Now he’s on the gravel trail behind the houses. It’s a rat’s maze and the guy will never catch up
with him.
He hears someone shouting.
But he keeps running.
He’s on Harden Street now. His heart trips when he sees the old group home. And the skinny guy with long hair standing out front. But there’s no time for that. He races through the lot and to the overpass. The woods are ahead. Cutting through the trees, the smell of damp earth and fallen leaves brings him back in time. He thinks he’s lost the guy. He better have.
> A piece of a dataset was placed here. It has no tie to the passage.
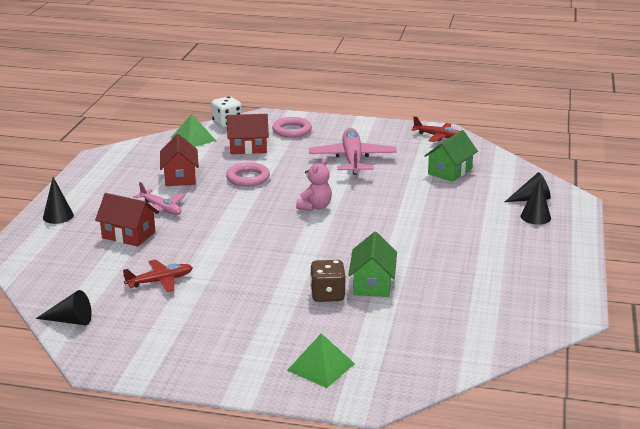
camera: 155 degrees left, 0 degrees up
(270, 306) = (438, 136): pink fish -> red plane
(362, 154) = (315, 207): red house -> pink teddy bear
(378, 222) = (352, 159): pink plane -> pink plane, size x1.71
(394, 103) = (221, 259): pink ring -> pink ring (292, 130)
He has to get there before they do. To dispose of the evidence.
CHAPTER FORTY-SEVEN
JENNA
Two graveyards in one day. How morbid. This one, in Linwood, Pennsylvania, isn’t as stately as the one in Philadelphia. But it’s a far cry from the overgrown mess of a cemetery in Chestertown where the Savior House kids would play. Even a graveyard was better than spending time in the group home with its dusty rooms filled with pressed-wood furniture and footlockers to protect the residents’
minimal belongings.
She finds the gravestone, a large one for both of them. She thinks back to that night. Bowling night. The one evening her parents went out on the town. Dad had worked for Comcast. Mom stayed home and “kept house,” as she liked to say. It also allowed her to shuttle Jenna to her gymnastics competitions all around the Commonwealth. Dad’s job didn’t pay much, but they somehow scraped together the money for the classes, the leotards, the tournament entry fees. And as much as she’s shoved it all down, tried not to think about it, she allows herself a moment to cherish her idyllic early childhood. She was lucky to have had it, even if it was for only fifteen years. Better to have loved and lost, or whatever that stupid expression is. It was all stolen in the blink of an eye, when some asshole had one too many and got behind the wheel.
She pulls some weeds sprouting around the stone, brushes the marble with her hand. She feels guilty that this is the first time she’s returned in twenty-five years. She holds back tears and the forever questions of whether they’d be ashamed of the life she’s lived or whether they’d understand she did it all to survive. She shakes it off, literally shakes her body like she’s shedding the questions, and the guilt and the pain. She has her own idyllic family she needs to protect now.
She pulls out the burner phone Michael gave her. It’s probably more secure than the one the president uses, so she decides she needs to make this call. In case things go sideways.